A small history of Eddie Large
- Born in Glasgow as Edward Hugh McGinnis the comedian moved to Manchester at the age of eight.
- After leaving school Large became an electrician while also singing in clubs.
- He met singer and guitarist Cyril Meed (Syd Little) after heckling him in a club in 1960. They became firm friends and formed their comedy double act in 1963.
- After years of playing in clubs and pubs, they won the TV talent show Opportunity Knocks in 1971.
- They went on to perform impressions on the Who Do You Do series, before landing their own sketch program The Little and Large Tellyshow on ITV in 1978.
- Their show was very much born of the variety tradition of the day, with sketches, silly voices, and costumes are thrown in.
- Two years later, they transferred to the BBC and became one of the most recognizable partnerships on television, regularly attracting TV audiences of 15 million.
- After the show ended in 1991, they toured caravan parks and theatres across the country, before Large’s heart problems put an end to their stage career.
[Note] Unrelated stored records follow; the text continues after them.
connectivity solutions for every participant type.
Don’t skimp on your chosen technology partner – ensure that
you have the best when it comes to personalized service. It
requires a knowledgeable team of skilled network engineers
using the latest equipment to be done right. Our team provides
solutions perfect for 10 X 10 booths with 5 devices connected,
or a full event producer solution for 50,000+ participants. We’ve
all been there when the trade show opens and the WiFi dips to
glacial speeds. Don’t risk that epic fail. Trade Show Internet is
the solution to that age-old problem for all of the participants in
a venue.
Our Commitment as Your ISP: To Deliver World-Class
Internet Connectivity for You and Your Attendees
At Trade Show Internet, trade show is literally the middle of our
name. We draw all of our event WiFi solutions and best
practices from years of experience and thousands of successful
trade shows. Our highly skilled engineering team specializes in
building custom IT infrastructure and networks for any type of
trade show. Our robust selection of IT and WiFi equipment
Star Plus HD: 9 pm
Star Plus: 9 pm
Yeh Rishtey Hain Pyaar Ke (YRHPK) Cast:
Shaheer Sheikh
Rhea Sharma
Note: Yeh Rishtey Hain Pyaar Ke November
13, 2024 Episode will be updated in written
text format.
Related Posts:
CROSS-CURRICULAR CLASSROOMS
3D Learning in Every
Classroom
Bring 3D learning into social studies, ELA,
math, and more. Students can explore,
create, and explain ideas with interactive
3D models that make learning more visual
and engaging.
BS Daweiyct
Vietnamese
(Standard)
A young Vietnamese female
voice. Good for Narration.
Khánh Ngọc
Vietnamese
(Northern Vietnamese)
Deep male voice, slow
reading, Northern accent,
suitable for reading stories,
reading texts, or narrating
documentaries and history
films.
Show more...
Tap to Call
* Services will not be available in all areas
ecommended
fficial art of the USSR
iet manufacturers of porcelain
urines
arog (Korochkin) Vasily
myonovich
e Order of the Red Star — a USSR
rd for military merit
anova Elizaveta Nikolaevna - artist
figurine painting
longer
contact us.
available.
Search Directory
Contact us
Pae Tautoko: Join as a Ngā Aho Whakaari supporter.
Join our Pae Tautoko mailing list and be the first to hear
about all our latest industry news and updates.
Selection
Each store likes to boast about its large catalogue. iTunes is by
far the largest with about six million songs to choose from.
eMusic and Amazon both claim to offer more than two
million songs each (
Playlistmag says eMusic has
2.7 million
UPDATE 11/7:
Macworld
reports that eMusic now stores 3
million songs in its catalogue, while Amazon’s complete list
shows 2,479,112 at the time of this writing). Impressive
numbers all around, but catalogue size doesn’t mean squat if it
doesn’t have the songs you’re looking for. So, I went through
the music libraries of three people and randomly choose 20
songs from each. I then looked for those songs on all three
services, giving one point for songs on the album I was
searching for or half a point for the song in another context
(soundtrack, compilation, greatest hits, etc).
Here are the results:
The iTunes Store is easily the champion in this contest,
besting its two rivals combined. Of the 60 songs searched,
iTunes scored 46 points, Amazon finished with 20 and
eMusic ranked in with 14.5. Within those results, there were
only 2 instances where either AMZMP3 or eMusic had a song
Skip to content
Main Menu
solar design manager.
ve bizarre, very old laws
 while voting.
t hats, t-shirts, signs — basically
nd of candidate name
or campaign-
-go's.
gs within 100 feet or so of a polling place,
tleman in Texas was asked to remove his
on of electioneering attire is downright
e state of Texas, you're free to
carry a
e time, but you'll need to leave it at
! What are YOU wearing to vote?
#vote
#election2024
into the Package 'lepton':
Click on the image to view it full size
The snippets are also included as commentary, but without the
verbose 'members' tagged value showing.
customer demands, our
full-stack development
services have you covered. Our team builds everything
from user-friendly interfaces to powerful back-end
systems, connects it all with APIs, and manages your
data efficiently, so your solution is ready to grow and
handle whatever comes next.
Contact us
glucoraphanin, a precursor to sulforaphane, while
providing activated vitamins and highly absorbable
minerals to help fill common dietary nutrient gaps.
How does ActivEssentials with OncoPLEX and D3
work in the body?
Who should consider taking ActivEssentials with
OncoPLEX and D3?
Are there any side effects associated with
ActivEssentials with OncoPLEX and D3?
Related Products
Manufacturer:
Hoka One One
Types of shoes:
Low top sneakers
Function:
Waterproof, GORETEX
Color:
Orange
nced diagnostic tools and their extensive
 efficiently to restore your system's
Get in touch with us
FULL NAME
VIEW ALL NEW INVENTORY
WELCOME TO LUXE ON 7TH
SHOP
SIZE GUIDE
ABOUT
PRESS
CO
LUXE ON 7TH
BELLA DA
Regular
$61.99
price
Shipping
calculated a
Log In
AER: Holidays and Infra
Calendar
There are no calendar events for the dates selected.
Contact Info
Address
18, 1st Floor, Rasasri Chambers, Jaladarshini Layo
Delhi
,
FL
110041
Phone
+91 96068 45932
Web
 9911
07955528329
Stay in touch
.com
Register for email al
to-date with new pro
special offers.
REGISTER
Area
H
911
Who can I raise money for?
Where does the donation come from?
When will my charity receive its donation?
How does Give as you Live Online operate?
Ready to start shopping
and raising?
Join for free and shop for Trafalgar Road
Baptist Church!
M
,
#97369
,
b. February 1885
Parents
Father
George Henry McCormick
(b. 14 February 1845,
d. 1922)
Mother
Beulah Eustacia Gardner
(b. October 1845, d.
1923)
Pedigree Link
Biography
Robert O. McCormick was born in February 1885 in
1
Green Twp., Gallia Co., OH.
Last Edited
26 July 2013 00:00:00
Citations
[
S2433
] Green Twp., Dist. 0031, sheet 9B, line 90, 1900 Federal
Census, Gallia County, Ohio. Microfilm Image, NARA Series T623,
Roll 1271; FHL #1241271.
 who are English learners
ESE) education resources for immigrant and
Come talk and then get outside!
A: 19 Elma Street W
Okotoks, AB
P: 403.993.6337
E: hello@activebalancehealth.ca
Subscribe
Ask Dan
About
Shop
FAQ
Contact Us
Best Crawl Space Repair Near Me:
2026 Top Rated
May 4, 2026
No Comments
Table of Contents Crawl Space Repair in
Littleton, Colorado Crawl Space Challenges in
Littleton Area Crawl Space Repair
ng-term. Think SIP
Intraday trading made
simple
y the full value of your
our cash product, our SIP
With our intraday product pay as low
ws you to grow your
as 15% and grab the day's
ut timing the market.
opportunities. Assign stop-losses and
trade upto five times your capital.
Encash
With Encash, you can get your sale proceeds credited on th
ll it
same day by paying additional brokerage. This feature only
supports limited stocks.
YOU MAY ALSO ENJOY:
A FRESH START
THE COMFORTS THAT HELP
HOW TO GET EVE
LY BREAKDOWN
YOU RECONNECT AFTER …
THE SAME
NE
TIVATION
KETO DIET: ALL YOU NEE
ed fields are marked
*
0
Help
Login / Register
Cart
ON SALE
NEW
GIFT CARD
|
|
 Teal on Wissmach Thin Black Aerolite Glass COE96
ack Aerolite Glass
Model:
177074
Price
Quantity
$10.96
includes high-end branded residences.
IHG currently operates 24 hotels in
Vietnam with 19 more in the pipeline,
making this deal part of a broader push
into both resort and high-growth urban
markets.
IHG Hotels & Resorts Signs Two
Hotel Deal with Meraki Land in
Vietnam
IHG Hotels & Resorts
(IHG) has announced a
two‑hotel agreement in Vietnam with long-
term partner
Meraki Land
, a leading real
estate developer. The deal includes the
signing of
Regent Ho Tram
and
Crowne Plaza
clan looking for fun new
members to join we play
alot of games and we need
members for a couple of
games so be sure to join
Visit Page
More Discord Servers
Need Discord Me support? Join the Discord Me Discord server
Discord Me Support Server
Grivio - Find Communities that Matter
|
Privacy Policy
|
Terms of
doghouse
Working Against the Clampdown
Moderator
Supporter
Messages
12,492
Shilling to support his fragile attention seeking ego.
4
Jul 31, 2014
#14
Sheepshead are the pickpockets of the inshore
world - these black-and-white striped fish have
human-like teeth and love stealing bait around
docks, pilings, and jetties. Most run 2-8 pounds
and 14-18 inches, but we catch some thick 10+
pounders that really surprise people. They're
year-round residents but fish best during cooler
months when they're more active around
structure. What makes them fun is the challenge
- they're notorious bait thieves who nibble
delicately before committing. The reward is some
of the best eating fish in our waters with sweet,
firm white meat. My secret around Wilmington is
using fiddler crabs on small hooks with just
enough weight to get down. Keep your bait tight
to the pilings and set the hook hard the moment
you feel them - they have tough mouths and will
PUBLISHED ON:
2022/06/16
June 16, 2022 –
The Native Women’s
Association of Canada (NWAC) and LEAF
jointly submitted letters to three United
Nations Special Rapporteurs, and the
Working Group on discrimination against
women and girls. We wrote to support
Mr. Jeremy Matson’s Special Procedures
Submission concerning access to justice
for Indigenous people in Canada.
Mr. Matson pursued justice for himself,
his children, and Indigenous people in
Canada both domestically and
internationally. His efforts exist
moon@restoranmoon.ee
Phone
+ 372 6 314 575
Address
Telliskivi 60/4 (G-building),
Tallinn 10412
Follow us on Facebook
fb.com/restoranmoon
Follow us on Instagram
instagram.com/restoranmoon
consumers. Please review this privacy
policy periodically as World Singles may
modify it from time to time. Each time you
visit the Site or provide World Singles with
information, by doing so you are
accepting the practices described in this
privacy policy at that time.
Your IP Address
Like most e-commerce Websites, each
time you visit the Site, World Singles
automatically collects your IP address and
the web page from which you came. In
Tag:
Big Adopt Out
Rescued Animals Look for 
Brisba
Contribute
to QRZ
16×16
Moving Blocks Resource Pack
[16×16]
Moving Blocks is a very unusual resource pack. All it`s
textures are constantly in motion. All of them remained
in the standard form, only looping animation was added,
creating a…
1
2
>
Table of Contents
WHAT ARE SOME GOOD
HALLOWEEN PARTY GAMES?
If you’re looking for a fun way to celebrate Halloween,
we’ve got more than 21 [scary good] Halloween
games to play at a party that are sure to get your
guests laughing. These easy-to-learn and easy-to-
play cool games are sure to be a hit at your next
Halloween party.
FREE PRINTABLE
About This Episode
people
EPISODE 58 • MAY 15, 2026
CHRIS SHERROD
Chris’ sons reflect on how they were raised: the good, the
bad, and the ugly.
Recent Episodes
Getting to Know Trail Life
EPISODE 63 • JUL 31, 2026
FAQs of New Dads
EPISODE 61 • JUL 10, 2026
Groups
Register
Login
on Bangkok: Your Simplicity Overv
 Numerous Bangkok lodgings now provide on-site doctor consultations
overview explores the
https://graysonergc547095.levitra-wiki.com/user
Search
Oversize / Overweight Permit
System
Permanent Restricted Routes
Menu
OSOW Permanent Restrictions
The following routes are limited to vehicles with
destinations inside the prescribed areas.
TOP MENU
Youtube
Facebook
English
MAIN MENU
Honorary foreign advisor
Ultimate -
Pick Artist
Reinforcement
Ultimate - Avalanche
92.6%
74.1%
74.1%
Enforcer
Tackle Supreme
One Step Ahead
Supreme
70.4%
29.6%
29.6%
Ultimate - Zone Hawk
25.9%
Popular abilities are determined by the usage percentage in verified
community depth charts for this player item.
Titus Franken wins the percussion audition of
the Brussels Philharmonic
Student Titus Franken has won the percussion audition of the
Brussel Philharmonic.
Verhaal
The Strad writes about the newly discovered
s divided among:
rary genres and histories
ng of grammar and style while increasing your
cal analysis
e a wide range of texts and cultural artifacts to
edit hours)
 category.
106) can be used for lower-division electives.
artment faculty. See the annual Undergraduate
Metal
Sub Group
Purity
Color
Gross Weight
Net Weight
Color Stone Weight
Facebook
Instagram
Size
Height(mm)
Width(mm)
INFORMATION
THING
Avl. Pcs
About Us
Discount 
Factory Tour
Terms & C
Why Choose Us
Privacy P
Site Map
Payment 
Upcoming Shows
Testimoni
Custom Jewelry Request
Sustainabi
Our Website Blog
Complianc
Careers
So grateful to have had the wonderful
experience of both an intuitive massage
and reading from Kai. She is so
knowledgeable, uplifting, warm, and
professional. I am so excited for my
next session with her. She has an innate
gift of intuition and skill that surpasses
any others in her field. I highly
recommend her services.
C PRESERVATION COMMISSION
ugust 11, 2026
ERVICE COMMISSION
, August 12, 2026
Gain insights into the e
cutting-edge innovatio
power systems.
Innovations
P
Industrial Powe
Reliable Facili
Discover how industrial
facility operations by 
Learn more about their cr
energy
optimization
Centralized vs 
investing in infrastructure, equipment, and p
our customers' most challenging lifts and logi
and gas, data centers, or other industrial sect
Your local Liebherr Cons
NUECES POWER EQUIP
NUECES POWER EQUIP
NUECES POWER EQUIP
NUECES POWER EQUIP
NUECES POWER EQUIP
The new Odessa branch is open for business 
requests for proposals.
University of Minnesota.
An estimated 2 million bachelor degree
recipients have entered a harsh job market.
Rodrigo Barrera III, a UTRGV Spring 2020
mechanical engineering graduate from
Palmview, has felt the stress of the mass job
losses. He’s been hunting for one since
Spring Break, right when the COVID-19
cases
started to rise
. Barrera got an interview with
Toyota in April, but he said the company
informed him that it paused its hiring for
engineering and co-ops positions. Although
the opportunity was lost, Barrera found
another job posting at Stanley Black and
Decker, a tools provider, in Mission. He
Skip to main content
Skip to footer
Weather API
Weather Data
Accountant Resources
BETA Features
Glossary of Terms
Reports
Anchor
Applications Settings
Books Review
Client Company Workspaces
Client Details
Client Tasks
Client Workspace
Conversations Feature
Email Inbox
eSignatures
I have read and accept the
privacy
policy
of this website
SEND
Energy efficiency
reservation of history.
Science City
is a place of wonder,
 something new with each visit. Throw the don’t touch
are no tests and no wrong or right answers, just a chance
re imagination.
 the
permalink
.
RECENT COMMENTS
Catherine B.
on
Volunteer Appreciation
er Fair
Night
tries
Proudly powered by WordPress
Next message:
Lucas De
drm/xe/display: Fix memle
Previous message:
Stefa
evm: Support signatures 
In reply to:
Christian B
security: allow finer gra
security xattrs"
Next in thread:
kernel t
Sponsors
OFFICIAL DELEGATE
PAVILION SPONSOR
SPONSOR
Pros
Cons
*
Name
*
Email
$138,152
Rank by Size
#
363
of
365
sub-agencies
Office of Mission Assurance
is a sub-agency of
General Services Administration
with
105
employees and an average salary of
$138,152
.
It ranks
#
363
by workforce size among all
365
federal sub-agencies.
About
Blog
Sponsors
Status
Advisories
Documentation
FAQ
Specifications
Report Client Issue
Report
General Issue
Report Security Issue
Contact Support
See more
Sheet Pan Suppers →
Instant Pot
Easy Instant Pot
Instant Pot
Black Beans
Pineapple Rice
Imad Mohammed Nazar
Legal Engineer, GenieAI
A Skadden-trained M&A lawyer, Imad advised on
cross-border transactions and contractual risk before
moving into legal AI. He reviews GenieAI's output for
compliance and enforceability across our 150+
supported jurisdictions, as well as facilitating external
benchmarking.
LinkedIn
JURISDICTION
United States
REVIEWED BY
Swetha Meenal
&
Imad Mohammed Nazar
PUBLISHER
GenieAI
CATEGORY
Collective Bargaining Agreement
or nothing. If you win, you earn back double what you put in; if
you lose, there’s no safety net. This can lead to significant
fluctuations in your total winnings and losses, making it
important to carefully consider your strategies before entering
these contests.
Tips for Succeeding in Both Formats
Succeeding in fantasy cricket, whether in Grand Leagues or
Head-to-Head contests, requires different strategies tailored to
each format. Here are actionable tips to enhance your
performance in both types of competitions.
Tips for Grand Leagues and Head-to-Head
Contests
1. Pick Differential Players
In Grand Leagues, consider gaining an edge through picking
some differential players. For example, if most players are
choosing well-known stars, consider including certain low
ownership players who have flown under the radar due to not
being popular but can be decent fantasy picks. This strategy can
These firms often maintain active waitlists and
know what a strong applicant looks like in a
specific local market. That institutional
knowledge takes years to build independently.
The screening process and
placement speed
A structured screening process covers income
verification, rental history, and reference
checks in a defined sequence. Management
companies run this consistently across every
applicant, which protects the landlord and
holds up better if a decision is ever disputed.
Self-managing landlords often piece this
- Large later worked as an after-dinner entertainer and also appeared in dramas such as The Brief and Blackpool.
- In 2003 he underwent a heart transplant and recovered fully.
- He later had a serious fall outside his home in Portishead and suffered pneumonia, pancreatic problems, and a collapsed lung while in hospital – but again made a full recovery.
- The star had three children and was married twice. His second wife was Patsy Scott.